━━━ Passage provided

In a paper published by the Dallas Federal Reserve this August, William White argues that ultra-easy monetary policies “can eventually (!) threaten the health of financial institutions, the functioning of financial markets, threaten the “independence” of central banks, and can encourage imprudent behavior on the part of governments”. Remarkably, he does not mention the word inflation but, nevertheless, with all these secondary effects, how can this drug be prescribed so frivolously?

In my previous article I mentioned several paradigmatic central bankers with the aim of showing their serious errors of judgment. But decision analysis must turn a blind eye to the strengths and weaknesses of the decision maker and focus instead on the decision making process. Is there really any chance we can make monetary policy more objective detaching it from the weaknesses of the decision maker? For some years, the Federal Reserve and other central banks have flirted with the idea of having an automated monetary policy using models such as the Taylor Rule, which is supposed to determine the optimum interest rate level. However, our central bankers have soon felt uncomfortable with such restrictions: unlimited power, completely discretionary, is always more attractive. In fact, John Taylor himself has shown his concern for the borderless discretion with which the Federal Reserve seems to operate nowadays. He explained it in a simple book whose attractive subtitle read: “How government actions and interventions have caused, prolonged and worsened the financial crisis” (Amen). It is difficult to exaggerate the level of interventionism performed by central banks riding roughshod over their mandates.

━━━━━━
━━━ Supplied material

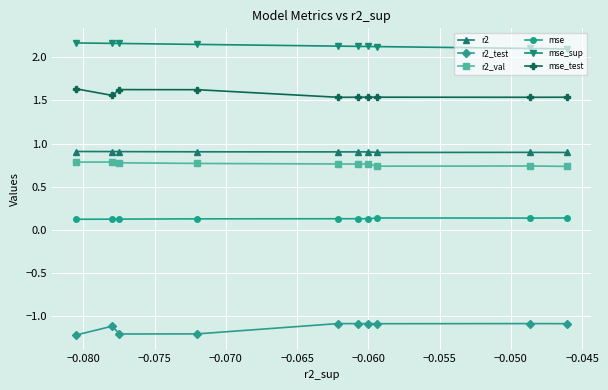

Count the mse_sup values in the range 2 to 3.

10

━━━━━━

Task item -> Please carry on with the passage on central banks and monetary policy, picking up right after its last sentence. The listing isn't needed for this.

Result for this exercise ->
Each country bears its own historic economic traumas, and individual monetary policies undoubtedly reflect them. In the US the trauma is the Great Depression and the stock market crash of 1929, when the Dow Jones index fell by 90% and took 25 years – a whole lifetime – to recover. In Germany, however, the trauma is the hyperinflation suffered in the Weimar Republic, which devastated the country. Bernanke and his gang believe that all problems are solved through printing more money.  Germany’s Bundesbank, on the contrary, believes that all problems spring from printing too much money. Two opposite visions destined to collide and further intertwined by their different mandates.

In the US, the Federal Reserve has a double mandate: price stability and maximum employment (Bernanke, I have to add, has invented a third mandate: making sure the stock market does not come down). The second part of the mandate was introduced in 1977, when socialist interventionism was in vogue and permeated legislations everywhere (the 1978 Spanish Constitution being a perfect example). This double mandate has been the perfect excuse to make ever broader and abusive interpretations of it.

In Europe, the European Central Bank only has a price stability mandate, but who cares? In this Europe of the euro there is no rule of law: no mandate, law or treaty stands in the way of a euro-fundamentalist in panic. A clear example is how the ECB performs miracles by buying troubled countries’ debt, either directly or indirectly, or accepts as collateral overvalued, low quality assets.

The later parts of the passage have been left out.